Document text:
When Sydney FC’s Adam Le Fondre took the field for the A-League’s Grand Final in August, little did he know that he would be seeking his fortunes in a far-flung league a few months later.
But as fate would have it, Adam Le Fondre - A-League's second-highest goal-scorer - will don Mumbai City FC colours when the 2020-21 Indian Super League (ISL) kicks-off in Goa next week.
For a league that has picked up steam ever since its inception in 2014, the latest edition is expected to be the biggest one. And one of the primary reasons behind this is the inclusion of some top-quality talent from across the world.
Leading this foreign 'invasion' is a long list of A-listers from the Australian football league who have signed up for the ISL 2020-21 this season.
While Adam Le Fondre is undoubtedly the biggest draw, the names include the likes of former Celtic FC star Gary Hooper, centre-back James Donachie, Adelaide United’s Kristian Opseth and Dylan Fox from the Central Coast Mariners.
It’s no surprise that the financial distress that the league Down Under is dealing with due to the COVID-19 pandemic has paved the way for this tectonic shift.
Changing trends Down Under
With broadcasters Fox Sports renegotiating their deal for the upcoming season, teams have had to juggle with a reduced salary cap.
“Back home, there’s a lot of uncertainty regarding how much will we be paid, when will we be paid and so on,” James Donachie tells the Olympic Channel, who’s joined FC Goa for a reported fee of Rs 3.95 crore.
“Because of issues like these in the A-League, a lot of players have had options elsewhere too. Some are in Europe, some are here in the ISL and then you have guys in the other Asian leagues as well.”
Helping the players make up their mind is the stability that the clubs in India have showcased over the past few years. While teams like Bengaluru FC, FC Goa and Chennaiyin FC have built a reputation for themselves in the Asian market, the entry of the City Football Group - a group that owns Manchester City - has only strengthened this claim.
“Definitely, it helps with the professionalism that I expect as a footballer,” says Adam Le Fondre. The Australian admits that having City Football Group back Mumbai City FC helped him decide his future.
“They are doing things the right way. And as a footballer, that’s all you want. You want to be given an opportunity to do things the right way and always improve as a player.”
Another aspect that’s worked in this regard is the ISL’s decision to opt for Asian Football Confederation’s (AFC) ‘+1’ rule.
According to the rule, every club has to have a foreign player from one of the AFC member nations on their roster. And with most of the top talents in West and East Asia beyond a team’s budget in the ISL, Australia emerged as a market for the ISL teams.
“I’m not being biased but there’s no better place to pick an Asian spot player than Australia because I think Indians have a great relationship with Australia,” says Erik Paartalu, the Australian midfielder at Bengaluru FC.
“You know what you’re gonna get with an Aussie player. They’re hard-working, they integrate well, they’re big team players. Historically there’s a lot of good.”
ISL’s changing outlook
Many believe that the recent changes are also helping in improving how the ISL is viewed in the Asian market.
Though it started as a league with superstar names at the tail end of career stopping by for a two-month event, the efforts from the clubs over the past seasons have seen the quality go up a few notches as well.
“Maybe, going forward, the ISL can be a stepping stone for younger European and South American players to set their foot in Asia,” hopes Mandar Tamhane, the Bengaluru FC CEO.
“The league is well structured, you have got continental competitions to play in, you are taken care of well. I think all these things make a footballer attracted towards a certain league.
“Going ahead I won’t be surprised if ISL becomes a league where you have players come, perform well and they get signed by teams in the bigger West Asian and the East Asian leagues,” Tamhane envisioned.

Exercise directions:
Answer the following from the text on A-League players moving to the Indian Super League:
(a) Which club will Adam Le Fondre represent in the 2020-21 Indian Super League?
(b) Which broadcaster is renegotiating its deal for the upcoming season?
(c) Who is the chief executive of Bengaluru FC?

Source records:
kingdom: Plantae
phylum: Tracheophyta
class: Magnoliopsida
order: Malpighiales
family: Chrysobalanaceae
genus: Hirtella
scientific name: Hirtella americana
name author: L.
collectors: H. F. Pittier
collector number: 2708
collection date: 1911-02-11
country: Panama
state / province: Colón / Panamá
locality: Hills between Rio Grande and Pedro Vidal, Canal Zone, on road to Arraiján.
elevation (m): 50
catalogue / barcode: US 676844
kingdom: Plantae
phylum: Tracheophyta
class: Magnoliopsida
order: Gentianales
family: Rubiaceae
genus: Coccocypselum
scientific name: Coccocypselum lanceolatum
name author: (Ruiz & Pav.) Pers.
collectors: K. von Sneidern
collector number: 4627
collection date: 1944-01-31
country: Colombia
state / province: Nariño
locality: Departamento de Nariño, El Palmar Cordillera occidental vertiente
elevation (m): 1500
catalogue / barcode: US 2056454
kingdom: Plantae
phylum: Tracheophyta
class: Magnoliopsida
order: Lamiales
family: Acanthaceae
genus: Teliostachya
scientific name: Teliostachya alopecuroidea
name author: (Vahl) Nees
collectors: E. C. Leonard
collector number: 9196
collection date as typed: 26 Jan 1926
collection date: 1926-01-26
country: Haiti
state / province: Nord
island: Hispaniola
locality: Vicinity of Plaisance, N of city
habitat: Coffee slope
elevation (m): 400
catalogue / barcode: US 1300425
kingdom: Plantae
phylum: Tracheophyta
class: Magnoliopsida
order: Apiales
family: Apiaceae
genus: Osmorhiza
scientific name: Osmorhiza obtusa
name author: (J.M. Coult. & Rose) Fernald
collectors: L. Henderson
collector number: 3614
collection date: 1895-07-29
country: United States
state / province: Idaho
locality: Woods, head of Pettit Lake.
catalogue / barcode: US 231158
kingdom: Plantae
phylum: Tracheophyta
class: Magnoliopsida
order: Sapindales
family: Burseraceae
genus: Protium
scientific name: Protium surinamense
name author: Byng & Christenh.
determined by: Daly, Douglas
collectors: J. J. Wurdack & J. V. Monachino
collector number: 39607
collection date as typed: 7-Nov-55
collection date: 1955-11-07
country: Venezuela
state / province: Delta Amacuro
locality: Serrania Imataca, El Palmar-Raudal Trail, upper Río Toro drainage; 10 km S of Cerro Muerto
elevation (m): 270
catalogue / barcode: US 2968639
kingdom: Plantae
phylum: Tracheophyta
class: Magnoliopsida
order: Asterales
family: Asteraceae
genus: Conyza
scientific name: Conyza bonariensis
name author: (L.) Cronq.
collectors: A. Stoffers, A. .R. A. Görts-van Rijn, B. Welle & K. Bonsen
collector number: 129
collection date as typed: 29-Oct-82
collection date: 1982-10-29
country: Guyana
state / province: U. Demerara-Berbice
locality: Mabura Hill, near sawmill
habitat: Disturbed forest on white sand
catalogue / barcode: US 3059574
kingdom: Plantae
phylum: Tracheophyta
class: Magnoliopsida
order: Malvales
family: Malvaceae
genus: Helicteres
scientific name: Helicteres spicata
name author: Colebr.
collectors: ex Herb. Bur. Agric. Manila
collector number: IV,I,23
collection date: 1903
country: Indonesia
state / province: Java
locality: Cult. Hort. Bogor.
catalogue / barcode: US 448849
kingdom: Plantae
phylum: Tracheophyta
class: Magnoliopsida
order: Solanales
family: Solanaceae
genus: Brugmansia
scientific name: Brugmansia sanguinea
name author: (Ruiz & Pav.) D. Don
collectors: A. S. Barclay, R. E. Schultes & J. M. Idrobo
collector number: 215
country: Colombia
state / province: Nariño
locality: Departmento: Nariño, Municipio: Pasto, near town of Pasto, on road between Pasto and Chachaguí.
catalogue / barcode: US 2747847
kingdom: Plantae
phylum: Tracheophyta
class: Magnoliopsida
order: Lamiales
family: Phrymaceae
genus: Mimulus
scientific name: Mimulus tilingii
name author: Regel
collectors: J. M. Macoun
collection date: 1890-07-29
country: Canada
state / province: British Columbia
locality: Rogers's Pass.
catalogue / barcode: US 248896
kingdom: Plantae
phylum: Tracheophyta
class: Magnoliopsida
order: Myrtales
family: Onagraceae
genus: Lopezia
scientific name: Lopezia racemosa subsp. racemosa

Result of this task:
(a) Mumbai City FC
(b) Fox Sports
(c) Mandar Tamhane